Epidemiology, STD/AIDS Unit, School of Public Health and Administration, Universidad Peruana Cayetano Heredia, Honorio Delgado 430, Lima 31, Peru.
BMC Public Health. 2010 Jan 13;10:13. doi: 10.1186/1471-2458-10-13.
BACKGROUND: Antiretroviral scale-up is increasing in resource-constrained settings. To date, few studies have explored the barriers and facilitators of adherence to ART in these settings. Facilitators and barriers of antiretroviral adherence in Peru are not completely understood. METHODS: At two clinics that serve a large number of HIV-positive individuals in Lima, Peru, 31 in-depth interviews were carried out in 2006 with adult HIV-positive individuals receiving ART. Purposive sampling was used to recruit the participants. Interviews were transcribed and coded using two Spanish-speaking researchers and a content analysis approach to identify themes in the data.
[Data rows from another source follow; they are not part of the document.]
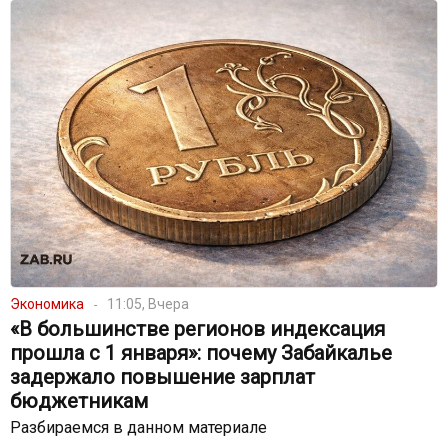
Экономика
11:05, Вчера
«В большинстве регионов индексация
прошла с 1 января»: почему Забайкалье
задержало повышение зарплат
бюджетникам
Разбираемся в данном материале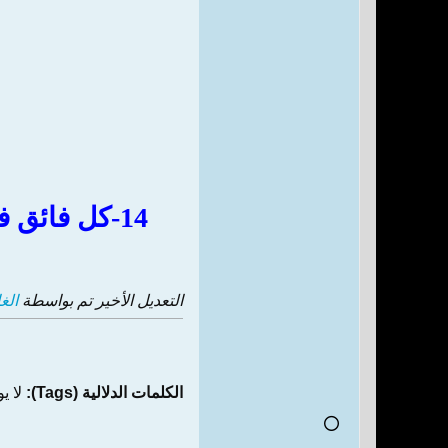
14-كل فائق في دين ودنيا وكلها اثبتها للامام علي-ع- بالخصوص ايسر من كل يسير
التعديل الأخير تم بواسطة
الغ
الكلمات الدلالية (Tags):
لا ي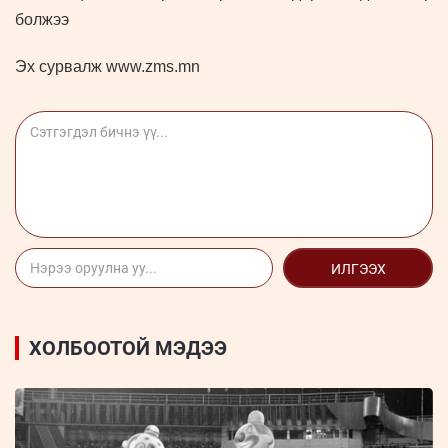
болжээ
Эх сурвалж www.zms.mn
ИЛГЭЭХ
ХОЛБООТОЙ МЭДЭЭ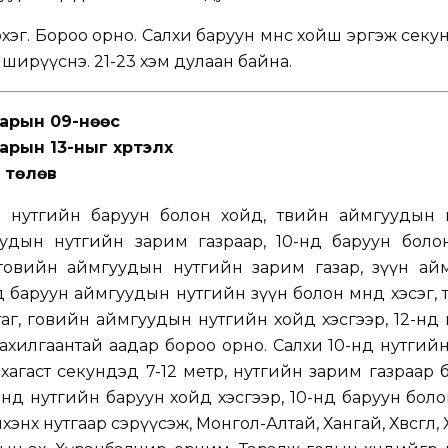
хэг. Бороо орно. Салхи баруун өмнөөс хойш эргэж секу
р ширүүснэ. 21-23 хэм дулаан байна.
арын 09-нөөс
рын 13-ныг хүртэлх
 төлөв
 нутгийн баруун болон хойд, төвийн аймгуудын 
уудын нутгийн зарим газраар, 10-нд баруун болон
 говийн аймгуудын нутгийн зарим газар, зүүн ай
д баруун аймгуудын нутгийн зүүн болон өмнөд хэсэг, т
аг, говийн аймгуудын нутгийн хойд хэсгээр, 12-нд
цахилгаантай аадар бороо орно. Салхи 10-нд нутгий
н хагаст секундэд 7-12 метр, нутгийн зарим газраар
9-нд нутгийн баруун хойд хэсгээр, 10-нд баруун боло
хэнх нутгаар сэрүүсэж, Монгол-Алтай, Хангай, Хөвсгөл,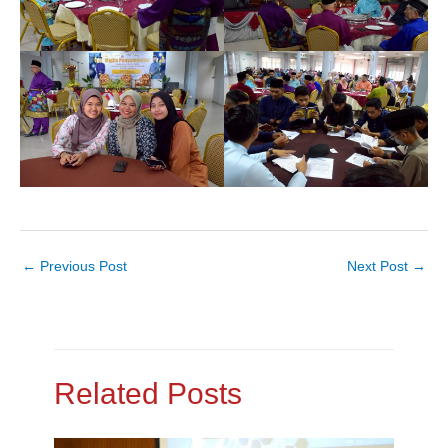
←
Previous Post
Next Post
→
Related Posts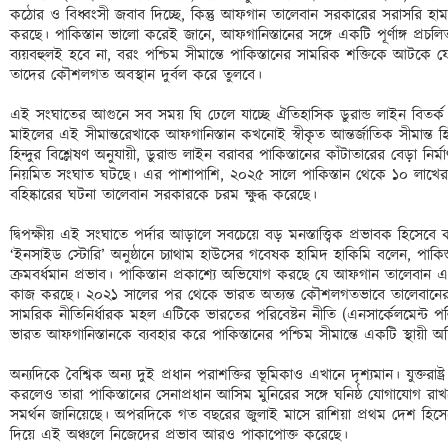
কঠোর ও বিধ্বংসী জবাব দিচ্ছে, কিন্তু আফগান তালেবান সরকারের সরাসরি হামলা
করছে। পাকিস্তান ভালো করেই জানে, আফগানিস্তানের সঙ্গে একটি পূর্ণাঙ্গ প্রচলিত 
ব্যয়বহুলই হবে না, বরং পশ্চিম সীমান্তে পাকিস্তানের সামরিক শক্তিকে আটকে ফে
তাদের কৌশলগত অবস্থান দুর্বল করে তুলবে।

এই সংঘাতের আগুনে সব সময় ঘি ঢেলে যাচ্ছে ঐতিহাসিক ডুরান্ড লাইন বিতর্ক।
মাইলের এই সীমান্তরেখাকে আফগানিস্তান কখনোই স্বীকৃত আন্তর্জাতিক সীমান্ত হ
হিন্দুর বিশ্লেষণ অনুযায়ী, ডুরান্ড লাইন বরাবর পাকিস্তানের কাঁটাতারের বেড়া নির্ম
নিয়মিত সংঘাত ঘটছে। এর পাশাপাশি, ২০২৫ সালে পাকিস্তান থেকে ১০ লাখের 
বহিষ্কারের ঘটনা তালেবান সরকারকে চরম ক্ষুব্ধ করেছে।

দ্বিপক্ষীয় এই সংঘাতে পর্দার আড়ালে সবচেয়ে বড় মনস্তাত্ত্বিক প্রভাবক হিস
‘ইনসাইড স্টোরি’ অনুষ্ঠানে চ্যাথাম হাউসের গবেষক হামিদ হাকিমি বলেন, পাক
ক্রমবর্ধমান প্রভাব। পাকিস্তান প্রকাশ্যে অভিযোগ করছে যে আফগান তালেবান এখন
কাজ করছে। ২০২১ সালের পর থেকে ভারত অত্যন্ত কৌশলগতভাবে তালেবানের সঙ্গ
সামরিক নীতিনির্ধারক মহল এটিকে ভারতের পরিবেষ্টন নীতি (এনসার্কেলমেন্ট পল
ভারত আফগানিস্তানকে ব্যবহার করে পাকিস্তানের পশ্চিম সীমান্তে একটি স্থায়ী অ
অন্যদিকে বৈশ্বিক অন্য দুই প্রধান পরাশক্তির ভূমিকাও এখানে দৃশ্যমান। যুক্তরাষ্ট
করলেও তারা পাকিস্তানের সেনাপ্রধান আসিম মুনিরের সঙ্গে ঘনিষ্ঠ যোগাযোগ রাখ
সমর্থন জানিয়েছে। অপরদিকে গত বছরের জুলাই মাসে রাশিয়া প্রথম দেশ হিসেবে
দিয়ে এই অঞ্চলে নিজেদের প্রভাব আরও পাকাপোক্ত করেছে।
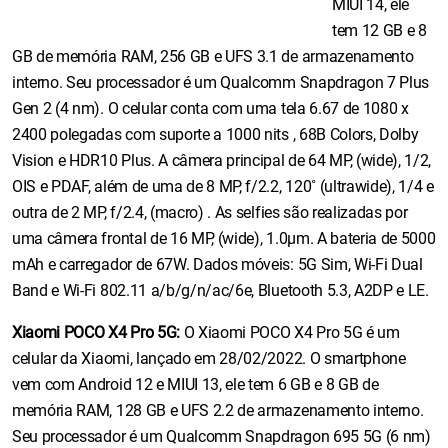
MIUI 14, ele
tem 12 GB e 8
GB de memória RAM, 256 GB e UFS 3.1 de armazenamento
interno. Seu processador é um Qualcomm Snapdragon 7 Plus
Gen 2 (4 nm). O celular conta com uma tela 6.67 de 1080 x
2400 polegadas com suporte a 1000 nits , 68B Colors, Dolby
Vision e HDR10 Plus. A câmera principal de 64 MP, (wide), 1/2,
OIS e PDAF, além de uma de 8 MP, f/2.2, 120˚ (ultrawide), 1/4 e
outra de 2 MP, f/2.4, (macro) . As selfies são realizadas por
uma câmera frontal de 16 MP, (wide), 1.0µm. A bateria de 5000
mAh e carregador de 67W. Dados móveis: 5G Sim, Wi-Fi Dual
Band e Wi-Fi 802.11 a/b/g/n/ac/6e, Bluetooth 5.3, A2DP e LE.
Xiaomi POCO X4 Pro 5G:
O Xiaomi POCO X4 Pro 5G é um
celular da Xiaomi, lançado em 28/02/2022. O smartphone
vem com Android 12 e MIUI 13, ele tem 6 GB e 8 GB de
memória RAM, 128 GB e UFS 2.2 de armazenamento interno.
Seu processador é um Qualcomm Snapdragon 695 5G (6 nm)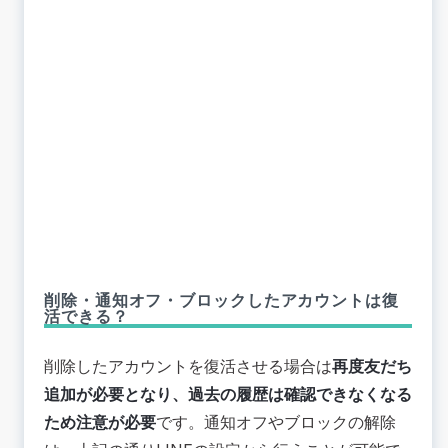
削除・通知オフ・ブロックしたアカウントは復
活できる？
削除したアカウントを復活させる場合は
再度友だち
追加が必要となり、過去の履歴は確認できなくなる
ため注意が必要
です。通知オフやブロックの解除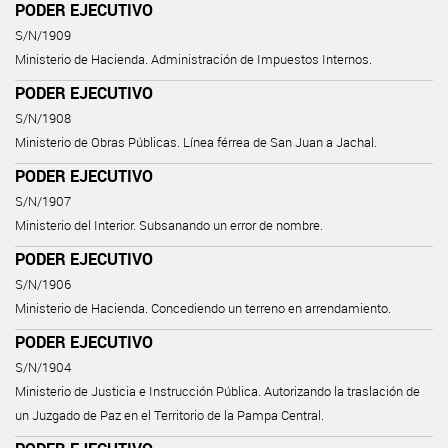
PODER EJECUTIVO
S/N/1909
Ministerio de Hacienda. Administración de Impuestos Internos.
PODER EJECUTIVO
S/N/1908
Ministerio de Obras Públicas. Línea férrea de San Juan a Jachal.
PODER EJECUTIVO
S/N/1907
Ministerio del Interior. Subsanando un error de nombre.
PODER EJECUTIVO
S/N/1906
Ministerio de Hacienda. Concediendo un terreno en arrendamiento.
PODER EJECUTIVO
S/N/1904
Ministerio de Justicia e Instrucción Pública. Autorizando la traslación de
un Juzgado de Paz en el Territorio de la Pampa Central.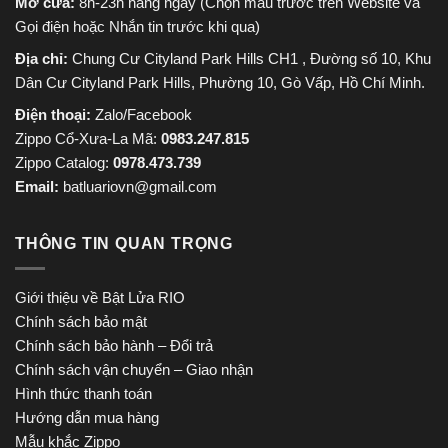
Mở cửa:
8h-23h hàng ngày (Chọn mẫu trước trên Website và
Gọi điện hoặc Nhắn tin trước khi qua)
Địa chỉ:
Chung Cư Cityland Park Hills CH1 , Đường số 10, Khu
Dân Cư Cityland Park Hills, Phường 10, Gò Vấp, Hồ Chí Minh.
Điện thoại:
Zalo/Facebook
Zippo Cổ-Xưa-La Mã:
0983.247.815
Zippo Catalog:
0978.473.739
Email:
batluariovn@gmail.com
THÔNG TIN QUAN TRỌNG
Giới thiệu về Bật Lửa RIO
Chính sách bảo mật
Chính sách bảo hành – Đổi trả
Chính sách vận chuyển – Giao nhận
Hình thức thanh toán
Hướng dẫn mua hàng
Mẫu khắc Zippo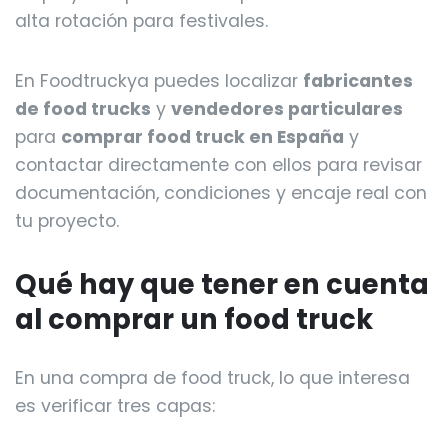
alta rotación para festivales.
En Foodtruckya puedes localizar
fabricantes
de food trucks
y
vendedores particulares
para
comprar food truck en España
y
contactar directamente con ellos para revisar
documentación, condiciones y encaje real con
tu proyecto.
Qué hay que tener en cuenta
al comprar un food truck
En una compra de food truck, lo que interesa
es verificar tres capas: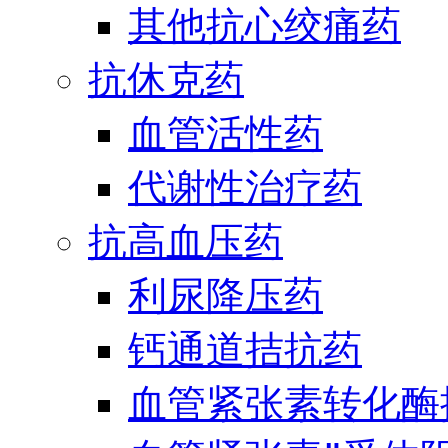
其他抗心绞痛药
抗休克药
血管活性药
代谢性治疗药
抗高血压药
利尿降压药
钙通道拮抗药
血管紧张素转化酶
RESULTS: Among the participants, 28/31 (90%) were male, 25/31 (81%) were self-identified as mestizo, and 19/31 (61%) had an education above high school. The most frequently discussed barriers to adherence included side effects, simply forgetting, inconvenience, dietary requirements, being away from home, and fear of disclosure/stigma. The most frequently discussed facilitators to adherence included having a fixed routine, understanding the need for compliance, seeing positive results, treatment knowledge, and faith in treatment. CONCLUSIONS: Overall, these findings were similar to the facilitators and challenges experienced by individuals on ART in other resource constrained settings. Further treatment support tools and networks should be developed to decrease the challenges of ART adherence for HIV-positive individuals in Lima, Peru.
背景:在资源有限的环境中,抗逆转录病毒治疗的规模正在扩大。迄今为止,很少有研究探讨这些环境中对 ART 治疗的依从性的障碍和促进因素。秘鲁抗逆转录病毒治疗依从性的促进因素和障碍尚不完全清楚。
方法:在秘鲁利马的两家为大量 HIV 阳性个体提供服务的诊所中,于 2006 年对正在接受 ART 治疗的 31 名成年 HIV 阳性个体进行了 31 次深入访谈。采用目的性抽样招募参与者。使用两名讲西班牙语的研究人员对访谈进行转录和编码,并采用内容分析法来确定数据中的主题。
结果:在参与者中,31 人中有 28 人(90%)为男性,25 人(81%)自认为是混血儿,19 人(61%)受过高中以上教育。最常被讨论的依从性障碍包括副作用、单纯遗忘、不便、饮食要求、离家以及害怕透露/污名化。最常被讨论的依从性促进因素包括有固定的常规、理解遵守的必要性、看到积极的结果、治疗知识和对治疗的信任。
结论:总体而言,这些发现与其他资源有限环境中接受 ART 治疗的个体所经历的促进因素和挑战相似。应进一步开发治疗支持工具和网络,以减少秘鲁利马 HIV 阳性个体在接受 ART 治疗时所面临的挑战。